---------- AVAILABLE RECORDS
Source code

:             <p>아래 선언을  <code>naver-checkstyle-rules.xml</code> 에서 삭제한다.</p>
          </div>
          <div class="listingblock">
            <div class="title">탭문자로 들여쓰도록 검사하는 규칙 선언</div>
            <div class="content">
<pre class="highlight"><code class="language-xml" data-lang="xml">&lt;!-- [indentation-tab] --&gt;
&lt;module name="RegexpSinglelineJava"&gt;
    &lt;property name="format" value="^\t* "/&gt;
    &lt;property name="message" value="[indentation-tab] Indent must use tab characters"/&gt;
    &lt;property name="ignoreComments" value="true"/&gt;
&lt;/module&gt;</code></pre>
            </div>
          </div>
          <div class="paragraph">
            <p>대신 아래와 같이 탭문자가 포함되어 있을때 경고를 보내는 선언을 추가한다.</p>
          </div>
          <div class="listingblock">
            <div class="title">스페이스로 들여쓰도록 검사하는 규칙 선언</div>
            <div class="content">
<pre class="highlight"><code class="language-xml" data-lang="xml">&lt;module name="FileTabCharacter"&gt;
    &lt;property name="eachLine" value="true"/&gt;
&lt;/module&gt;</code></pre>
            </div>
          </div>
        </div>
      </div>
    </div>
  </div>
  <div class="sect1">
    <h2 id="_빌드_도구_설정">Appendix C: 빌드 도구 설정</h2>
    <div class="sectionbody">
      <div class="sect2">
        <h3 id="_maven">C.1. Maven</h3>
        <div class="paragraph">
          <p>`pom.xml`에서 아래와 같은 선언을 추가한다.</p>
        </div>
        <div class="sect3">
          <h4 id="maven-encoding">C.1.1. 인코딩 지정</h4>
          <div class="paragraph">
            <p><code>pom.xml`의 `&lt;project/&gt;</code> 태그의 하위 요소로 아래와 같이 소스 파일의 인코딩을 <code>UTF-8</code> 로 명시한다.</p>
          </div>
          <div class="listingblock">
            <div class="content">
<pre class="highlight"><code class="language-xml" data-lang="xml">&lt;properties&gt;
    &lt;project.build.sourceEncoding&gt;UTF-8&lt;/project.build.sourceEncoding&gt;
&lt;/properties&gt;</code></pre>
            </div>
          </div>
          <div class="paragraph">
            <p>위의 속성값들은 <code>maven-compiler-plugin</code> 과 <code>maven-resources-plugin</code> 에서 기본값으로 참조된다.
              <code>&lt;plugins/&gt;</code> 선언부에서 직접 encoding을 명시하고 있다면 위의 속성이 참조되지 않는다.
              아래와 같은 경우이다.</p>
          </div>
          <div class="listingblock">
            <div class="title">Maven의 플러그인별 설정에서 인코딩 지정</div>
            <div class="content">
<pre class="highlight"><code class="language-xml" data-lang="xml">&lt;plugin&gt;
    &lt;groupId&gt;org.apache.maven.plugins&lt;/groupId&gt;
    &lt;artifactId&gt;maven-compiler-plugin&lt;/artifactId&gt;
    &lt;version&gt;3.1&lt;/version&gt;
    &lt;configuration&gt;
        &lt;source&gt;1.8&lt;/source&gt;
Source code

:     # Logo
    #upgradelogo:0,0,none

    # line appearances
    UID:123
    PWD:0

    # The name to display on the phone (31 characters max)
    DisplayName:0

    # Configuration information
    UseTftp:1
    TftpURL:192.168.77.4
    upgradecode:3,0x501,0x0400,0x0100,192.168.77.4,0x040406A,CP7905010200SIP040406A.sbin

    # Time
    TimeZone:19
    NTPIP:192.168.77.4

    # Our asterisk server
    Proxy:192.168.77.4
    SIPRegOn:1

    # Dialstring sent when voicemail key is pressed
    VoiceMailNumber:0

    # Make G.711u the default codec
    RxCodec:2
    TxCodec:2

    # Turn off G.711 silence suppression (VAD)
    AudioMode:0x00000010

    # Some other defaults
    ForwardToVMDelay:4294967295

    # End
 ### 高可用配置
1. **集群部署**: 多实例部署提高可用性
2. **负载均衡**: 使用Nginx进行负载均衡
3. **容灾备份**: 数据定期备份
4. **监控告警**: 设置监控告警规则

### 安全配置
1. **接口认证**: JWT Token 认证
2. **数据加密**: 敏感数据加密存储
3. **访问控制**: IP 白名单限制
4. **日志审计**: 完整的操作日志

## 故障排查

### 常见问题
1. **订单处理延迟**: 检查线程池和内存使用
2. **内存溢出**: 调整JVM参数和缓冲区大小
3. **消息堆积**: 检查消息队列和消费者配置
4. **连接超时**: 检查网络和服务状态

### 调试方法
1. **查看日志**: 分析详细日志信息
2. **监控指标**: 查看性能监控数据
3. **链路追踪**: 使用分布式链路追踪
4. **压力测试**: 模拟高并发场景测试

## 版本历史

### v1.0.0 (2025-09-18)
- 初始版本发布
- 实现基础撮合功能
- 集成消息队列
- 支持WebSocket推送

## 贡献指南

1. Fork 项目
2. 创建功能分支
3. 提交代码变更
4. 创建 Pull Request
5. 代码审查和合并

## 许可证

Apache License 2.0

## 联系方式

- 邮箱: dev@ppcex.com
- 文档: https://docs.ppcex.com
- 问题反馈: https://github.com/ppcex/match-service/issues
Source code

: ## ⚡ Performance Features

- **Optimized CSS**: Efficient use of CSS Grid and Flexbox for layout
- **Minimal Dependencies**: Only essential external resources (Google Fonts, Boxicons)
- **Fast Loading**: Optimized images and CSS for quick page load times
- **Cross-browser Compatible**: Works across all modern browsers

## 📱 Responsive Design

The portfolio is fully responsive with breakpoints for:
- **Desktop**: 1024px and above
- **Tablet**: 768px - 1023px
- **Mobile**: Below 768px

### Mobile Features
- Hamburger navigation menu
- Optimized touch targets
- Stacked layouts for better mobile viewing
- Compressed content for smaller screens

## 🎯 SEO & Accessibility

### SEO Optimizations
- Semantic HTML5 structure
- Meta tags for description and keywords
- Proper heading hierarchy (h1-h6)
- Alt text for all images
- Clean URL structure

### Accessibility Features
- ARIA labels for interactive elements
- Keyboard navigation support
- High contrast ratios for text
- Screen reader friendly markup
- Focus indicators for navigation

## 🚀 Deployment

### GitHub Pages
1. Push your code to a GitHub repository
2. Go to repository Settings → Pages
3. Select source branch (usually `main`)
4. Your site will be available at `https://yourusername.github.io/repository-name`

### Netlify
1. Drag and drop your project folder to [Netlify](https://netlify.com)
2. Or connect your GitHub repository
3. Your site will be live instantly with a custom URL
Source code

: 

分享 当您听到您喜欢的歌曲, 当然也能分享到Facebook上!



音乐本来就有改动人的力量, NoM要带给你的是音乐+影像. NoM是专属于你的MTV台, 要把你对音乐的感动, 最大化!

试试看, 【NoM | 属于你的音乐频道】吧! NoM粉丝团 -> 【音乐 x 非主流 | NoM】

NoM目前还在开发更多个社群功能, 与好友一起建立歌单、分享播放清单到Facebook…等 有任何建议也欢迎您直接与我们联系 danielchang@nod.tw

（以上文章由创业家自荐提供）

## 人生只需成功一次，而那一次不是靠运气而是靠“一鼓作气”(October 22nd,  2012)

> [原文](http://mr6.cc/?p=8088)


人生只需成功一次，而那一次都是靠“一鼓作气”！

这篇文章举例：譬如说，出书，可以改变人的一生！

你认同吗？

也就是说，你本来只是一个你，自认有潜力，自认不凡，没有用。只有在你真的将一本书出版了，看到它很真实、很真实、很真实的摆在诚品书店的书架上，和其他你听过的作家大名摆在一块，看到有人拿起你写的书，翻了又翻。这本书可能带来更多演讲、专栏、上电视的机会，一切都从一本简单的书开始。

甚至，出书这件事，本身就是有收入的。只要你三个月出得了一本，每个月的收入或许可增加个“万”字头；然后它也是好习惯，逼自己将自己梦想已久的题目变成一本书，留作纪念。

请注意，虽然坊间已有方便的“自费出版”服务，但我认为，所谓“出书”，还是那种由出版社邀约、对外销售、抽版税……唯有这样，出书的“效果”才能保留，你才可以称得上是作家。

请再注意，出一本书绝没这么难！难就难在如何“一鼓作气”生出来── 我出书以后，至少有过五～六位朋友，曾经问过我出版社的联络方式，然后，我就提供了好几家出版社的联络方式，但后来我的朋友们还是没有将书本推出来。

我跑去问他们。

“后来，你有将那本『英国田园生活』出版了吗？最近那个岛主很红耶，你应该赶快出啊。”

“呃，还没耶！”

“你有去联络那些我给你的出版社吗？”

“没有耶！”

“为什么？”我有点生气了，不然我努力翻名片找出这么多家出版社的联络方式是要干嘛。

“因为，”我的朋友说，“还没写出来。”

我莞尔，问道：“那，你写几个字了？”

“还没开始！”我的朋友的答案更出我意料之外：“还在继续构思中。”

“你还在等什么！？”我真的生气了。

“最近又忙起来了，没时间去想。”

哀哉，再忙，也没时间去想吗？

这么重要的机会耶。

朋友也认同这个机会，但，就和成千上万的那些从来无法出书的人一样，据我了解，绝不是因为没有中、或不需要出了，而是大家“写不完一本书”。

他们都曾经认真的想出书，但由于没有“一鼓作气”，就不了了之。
--------------------
ACTIVITY: Set down only the lines above that fall between the line holding "# Turn off G.711" and the line holding "1. **接口认证**: JWT Token 认证", inclusive, keeping each exact.

FINISHED TASK:
    # Turn off G.711 silence suppression (VAD)
    AudioMode:0x00000010

    # Some other defaults
    ForwardToVMDelay:4294967295

    # End
 ### 高可用配置
1. **集群部署**: 多实例部署提高可用性
2. **负载均衡**: 使用Nginx进行负载均衡
3. **容灾备份**: 数据定期备份
4. **监控告警**: 设置监控告警规则

### 安全配置
1. **接口认证**: JWT Token 认证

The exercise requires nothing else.